The top-down (Institutional setting bodies) are adamant to solve the underlying problems of society. They are concerned with their own immediate concerns. Healthcare, as an industry, for instance, is never concerned about the rising number of cancer victims. They are concerned about dealing with symptoms, or lucrative cancer treatment therapies. How to prevent cancer is the least funded research, on the other hand how to target cancer with chemotherapy or a billion-dollar Pfizer drugs receive the most attention. Especially that unaware tumour-free people that are exposed to toxins, mass-produced, highly processed food, and environmental arsenic do not become interested in their health until there is a visible sinister lump. Then they leave everything that is secondary and focus on the first and foremost concern to live just another day. To say to their loved ones how much they loved them, to spend time with them. Also, to be forced to give all they have saved on the expensive multi-billion dollar cancer industry therapies that involved stripping the human of their savings, hair, dignity and most importantly time. Since most aggressive cancer treatments take more of the person's life span than doing nothing a study shows.
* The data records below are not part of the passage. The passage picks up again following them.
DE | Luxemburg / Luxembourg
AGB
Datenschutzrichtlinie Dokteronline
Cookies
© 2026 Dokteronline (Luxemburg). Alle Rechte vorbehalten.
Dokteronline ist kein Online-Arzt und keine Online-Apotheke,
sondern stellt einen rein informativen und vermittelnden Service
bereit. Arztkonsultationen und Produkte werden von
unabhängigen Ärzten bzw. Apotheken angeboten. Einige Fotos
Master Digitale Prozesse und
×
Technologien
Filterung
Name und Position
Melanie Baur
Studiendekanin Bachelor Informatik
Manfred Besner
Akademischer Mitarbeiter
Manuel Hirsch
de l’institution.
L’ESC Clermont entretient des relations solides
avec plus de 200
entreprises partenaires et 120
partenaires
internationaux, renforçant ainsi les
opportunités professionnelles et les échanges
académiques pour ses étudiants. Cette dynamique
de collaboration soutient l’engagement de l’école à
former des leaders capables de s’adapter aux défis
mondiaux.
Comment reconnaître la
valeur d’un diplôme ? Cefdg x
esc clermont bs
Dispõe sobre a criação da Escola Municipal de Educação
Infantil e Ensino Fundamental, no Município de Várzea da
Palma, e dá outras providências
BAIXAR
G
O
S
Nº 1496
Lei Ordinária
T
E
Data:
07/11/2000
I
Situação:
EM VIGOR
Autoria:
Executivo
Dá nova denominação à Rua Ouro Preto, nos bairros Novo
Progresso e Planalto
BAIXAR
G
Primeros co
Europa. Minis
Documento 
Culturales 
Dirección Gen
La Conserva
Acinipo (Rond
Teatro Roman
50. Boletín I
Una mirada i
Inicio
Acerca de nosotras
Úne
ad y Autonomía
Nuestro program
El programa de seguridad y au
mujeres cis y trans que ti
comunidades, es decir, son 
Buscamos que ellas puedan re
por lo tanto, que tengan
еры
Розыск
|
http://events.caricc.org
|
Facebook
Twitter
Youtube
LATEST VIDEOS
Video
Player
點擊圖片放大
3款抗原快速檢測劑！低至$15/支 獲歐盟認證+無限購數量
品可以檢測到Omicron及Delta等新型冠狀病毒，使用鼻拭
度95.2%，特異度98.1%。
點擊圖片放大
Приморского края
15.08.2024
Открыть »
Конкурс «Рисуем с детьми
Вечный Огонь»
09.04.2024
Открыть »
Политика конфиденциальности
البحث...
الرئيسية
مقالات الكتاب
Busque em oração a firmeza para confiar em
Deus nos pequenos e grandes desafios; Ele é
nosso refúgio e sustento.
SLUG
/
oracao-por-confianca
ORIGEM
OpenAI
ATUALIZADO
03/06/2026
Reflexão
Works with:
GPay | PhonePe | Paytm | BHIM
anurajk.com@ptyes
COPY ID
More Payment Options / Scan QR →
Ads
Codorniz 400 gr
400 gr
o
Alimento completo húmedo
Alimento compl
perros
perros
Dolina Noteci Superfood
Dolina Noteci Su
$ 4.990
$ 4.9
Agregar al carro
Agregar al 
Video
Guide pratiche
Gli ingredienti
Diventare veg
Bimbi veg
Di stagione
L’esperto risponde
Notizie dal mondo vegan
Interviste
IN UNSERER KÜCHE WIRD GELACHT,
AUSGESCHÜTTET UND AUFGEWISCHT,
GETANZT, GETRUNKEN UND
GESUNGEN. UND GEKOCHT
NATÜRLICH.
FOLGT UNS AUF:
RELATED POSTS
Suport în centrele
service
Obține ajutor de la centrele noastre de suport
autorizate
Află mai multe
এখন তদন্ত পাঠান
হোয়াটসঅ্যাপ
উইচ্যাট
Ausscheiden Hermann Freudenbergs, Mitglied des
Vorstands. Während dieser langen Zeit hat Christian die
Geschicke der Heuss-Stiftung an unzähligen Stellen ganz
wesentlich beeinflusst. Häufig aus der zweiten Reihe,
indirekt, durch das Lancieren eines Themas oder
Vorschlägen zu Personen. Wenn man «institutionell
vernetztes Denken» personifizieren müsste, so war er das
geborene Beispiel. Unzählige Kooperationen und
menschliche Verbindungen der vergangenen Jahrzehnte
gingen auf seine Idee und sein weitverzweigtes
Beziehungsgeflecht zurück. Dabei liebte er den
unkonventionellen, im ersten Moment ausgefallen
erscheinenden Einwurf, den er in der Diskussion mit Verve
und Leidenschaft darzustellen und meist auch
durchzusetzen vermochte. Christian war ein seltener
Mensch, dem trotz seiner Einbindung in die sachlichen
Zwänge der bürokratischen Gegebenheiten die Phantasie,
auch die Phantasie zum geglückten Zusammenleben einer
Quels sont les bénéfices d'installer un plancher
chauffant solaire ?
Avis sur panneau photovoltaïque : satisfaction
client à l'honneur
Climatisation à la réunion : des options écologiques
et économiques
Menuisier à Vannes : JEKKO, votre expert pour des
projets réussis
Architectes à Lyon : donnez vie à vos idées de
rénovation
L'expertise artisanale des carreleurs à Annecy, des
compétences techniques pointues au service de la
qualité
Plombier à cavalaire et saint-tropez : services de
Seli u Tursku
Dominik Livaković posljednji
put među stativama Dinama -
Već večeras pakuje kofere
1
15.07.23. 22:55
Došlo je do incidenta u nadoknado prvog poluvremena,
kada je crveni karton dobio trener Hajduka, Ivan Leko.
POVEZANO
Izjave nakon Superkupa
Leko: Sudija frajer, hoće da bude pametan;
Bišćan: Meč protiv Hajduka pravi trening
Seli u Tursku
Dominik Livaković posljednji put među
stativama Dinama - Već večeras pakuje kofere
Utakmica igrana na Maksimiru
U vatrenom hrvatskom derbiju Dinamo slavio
There is a proverb that states “That which is lacking, cannot be given”. A small company or consumers that are busy surviving cannot take a break and worry about the future and the environment. This issue will then be addressed by a lever switch top-down legislation which of course ticks some boxes but brings no genuine change.
Even if we look at it from Maslow’s model. We see that most people are trying to survive. The average person is not a billionaire CEO practising altruism by giving away a 3B company like Patagonia. Many SMEs are unable to disrupt their way of doing business, unless and until CE adds value to them their brand and income. Not all companies have amassed wealth to magnify and change their systems like Unilever. Even to fund research hailing their good deeds.
This is where a creative CE practitioner can find ways against all odds to have companies adopt CE practices and persuade managers and owners to think outside the traditional dog-eat-dog business world and apply CE principles incrementally or drastically to their companies.
In conclusion:
Unless and until there is a moral solution and equity, there will never be real solutions, especially preemptive ones that solve problems before major catastrophes. In other words when there are two apes fighting for bananas while one on the top is hoarding all the farms. These two apes will not have the tiniest concern about the health of the labour working on the farm, nor the negative effects of hoarding and mono farming on the planet or future humans. They will also not be worried at all about injustice or inequity, they are busy fighting for that banana and who will get it first. Who is the no.1 ape? Who has more bananas?
The question remains, will the apes stop and sacrifice immediate gains for the good of the whole and under what conditions will the homo-economocus monkey think beyond material financial gain, greed and ego to care for good of others?